Comunicação: O Glocal

Cimeira Ibero-Americana, 1998. Procura, oferta e entropia na comunicação.

Os desafios para uma informação livre, plural e verdadeira.


É inevitável que num encontro como este se venha falar, uma vez mais, da Aldeia Global. Também eu irei fazê-lo, ainda que a contra gosto e, desde já me penitencio do facto.


Não gosto especialmente da expressão, apesar de lhe reconhecer valor instrumental. Serve ela para dar conta de uma particular realidade resultante da explosão das tecnologias da comunicação, em função das quais o mundo se tornou mais pequeno, posto que, agora, pelo menos no campo das hipóteses, os povos da Terra recuperam ou estão em vias de recuperar a tradição da tribo primitiva. Essa oralidade imediata, bem com a visão em permanência a ela associada do que vai pelos quatro cantos do mundo, facultadas, uma e outra, pela electrónica, pelo digital e pelas plataformas geo-estacionários, parece exprimir, em si mesma, um universo de comunicação global capaz de promover consensos à escala planetária.


Sabemos que não é assim. Tinha razão MacLuhan ao sugerir a capacidade das novas tecnologias da comunicação de promoverem mutações civilizacionais, em profundidade, e não se enganou ao proclamar novas modalidades de percepção induzidas pelos media electrónicos. Mas não lhe ocorreu, porque não pôde ou porque não quis, que os media são portadores de discursos e que todo o discurso é construído em função de estratégias de persuasão. Por isso, a lógica da comunicação é, em si mesma, uma lógica de domínio. Por isso, também, as comunicações e os sectores a elas associadas são áreas de intervenção estratégica por parte dos governos dos diferentes países.


Em 1979, no relatório McBride elaborado para a Unesco, afirmava-se:


“No campo da comunicação, o problema de hoje e do futuro imediato, é utilizar as possibilidades realmente existentes, mas que, todavia, são negadas à maioria da população do mundo. Os sectores produtivos da sociedade dependerão cada vez mais de uma organização do trabalho inteligentemente programada, da compreensão, da experiência e da utilização da informação, onde e quando for necessária. Se a penúria dos recursos alimentares, da energia e das numerosas matérias primas é um tema que suscita inquietação, já os recursos da informação aumentam constantemente; à escassez que caracterizou a história precedente, sucede a abundância. O mundo dos anos 80 em diante será o da oportunidade de apreendê-los”.

************

**Lista de atividades**
1. Segundo o texto sobre comunicação, em que ano foi elaborado para a Unesco o relatório McBride?
2. Indique se cada afirmação concorda com o texto sobre comunicação, respondendo sim ou não e citando as palavras decisivas: (a) quem escreve gosta especialmente da expressão "Aldeia Global"; (b) MacLuhan não se enganou ao proclamar novas modalidades de percepção induzidas pelos media electrónicos; (c) o relatório McBride afirma que os recursos da informação diminuem.
Estas entradas provêm de outra fonte.

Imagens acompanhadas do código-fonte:

************

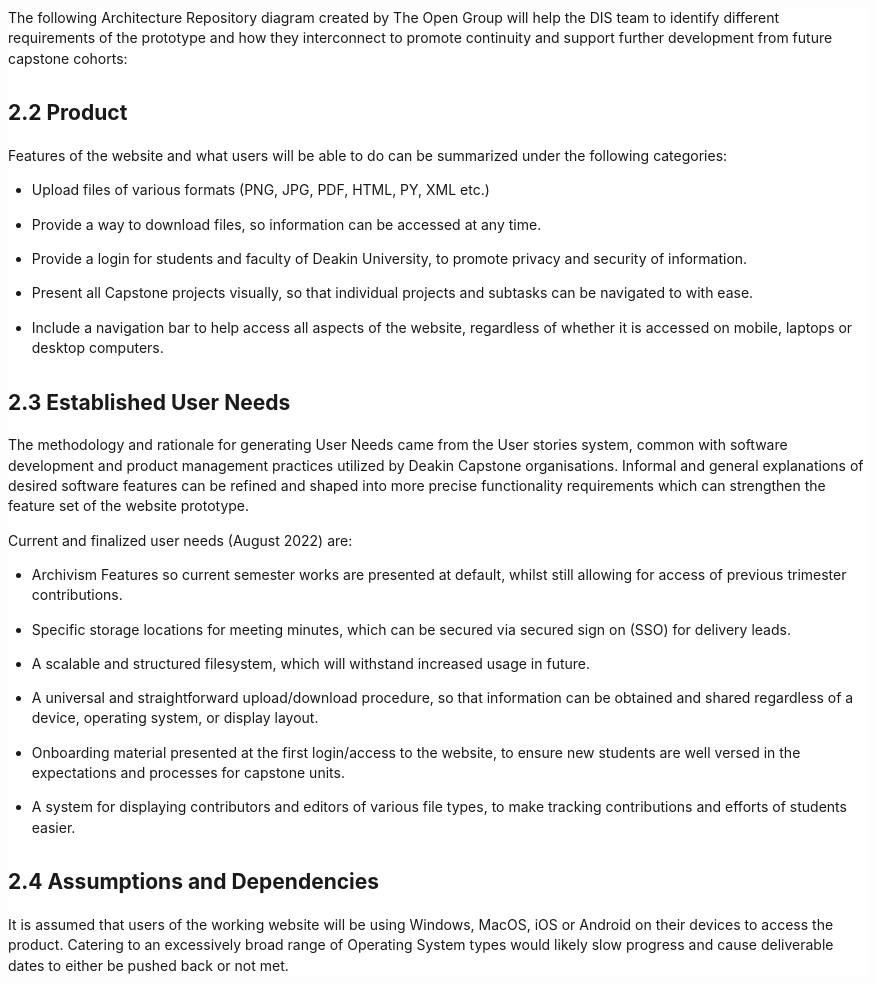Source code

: The following Architecture Repository diagram created by The Open Group will help the DIS team to
identify different requirements of the prototype and how they interconnect to promote continuity and
support further development from future capstone cohorts:

## 2.2 Product

Features of the website and what users will be able to do can be summarized under the following
categories:

- Upload files of various formats (PNG, JPG, PDF, HTML, PY, XML etc.)

- Provide a way to download files, so information can be accessed at any time.

- Provide a login for students and faculty of Deakin University, to promote privacy and security of
  information.

- Present all Capstone projects visually, so that individual projects and subtasks can be navigated
  to with ease.

- Include a navigation bar to help access all aspects of the website, regardless of whether it is
  accessed on mobile, laptops or desktop computers.

## 2.3 Established User Needs

The methodology and rationale for generating User Needs came from the User stories system, common
with software development and product management practices utilized by Deakin Capstone
organisations. Informal and general explanations of desired software features can be refined and
shaped into more precise functionality requirements which can strengthen the feature set of the
website prototype.

Current and finalized user needs (August 2022) are:

- Archivism Features so current semester works are presented at default, whilst still allowing for
  access of previous trimester contributions.

- Specific storage locations for meeting minutes, which can be secured via secured sign on (SSO) for
  delivery leads.

- A scalable and structured filesystem, which will withstand increased usage in future.

- A universal and straightforward upload/download procedure, so that information can be obtained and
  shared regardless of a device, operating system, or display layout.

- Onboarding material presented at the first login/access to the website, to ensure new students are
  well versed in the expectations and processes for capstone units.

- A system for displaying contributors and editors of various file types, to make tracking
  contributions and efforts of students easier.

## 2.4 Assumptions and Dependencies

It is assumed that users of the working website will be using Windows, MacOS, iOS or Android on
their devices to access the product. Catering to an excessively broad range of Operating System
types would likely slow progress and cause deliverable dates to either be pushed back or not met.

************

**Lista de respostas**
1. Em 1979.

2.
(a) Não: "Não gosto especialmente da expressão".
(b) Sim: "não se enganou ao proclamar novas modalidades de percepção induzidas pelos media electrónicos".
(c) Não: "já os recursos da informação aumentam constantemente".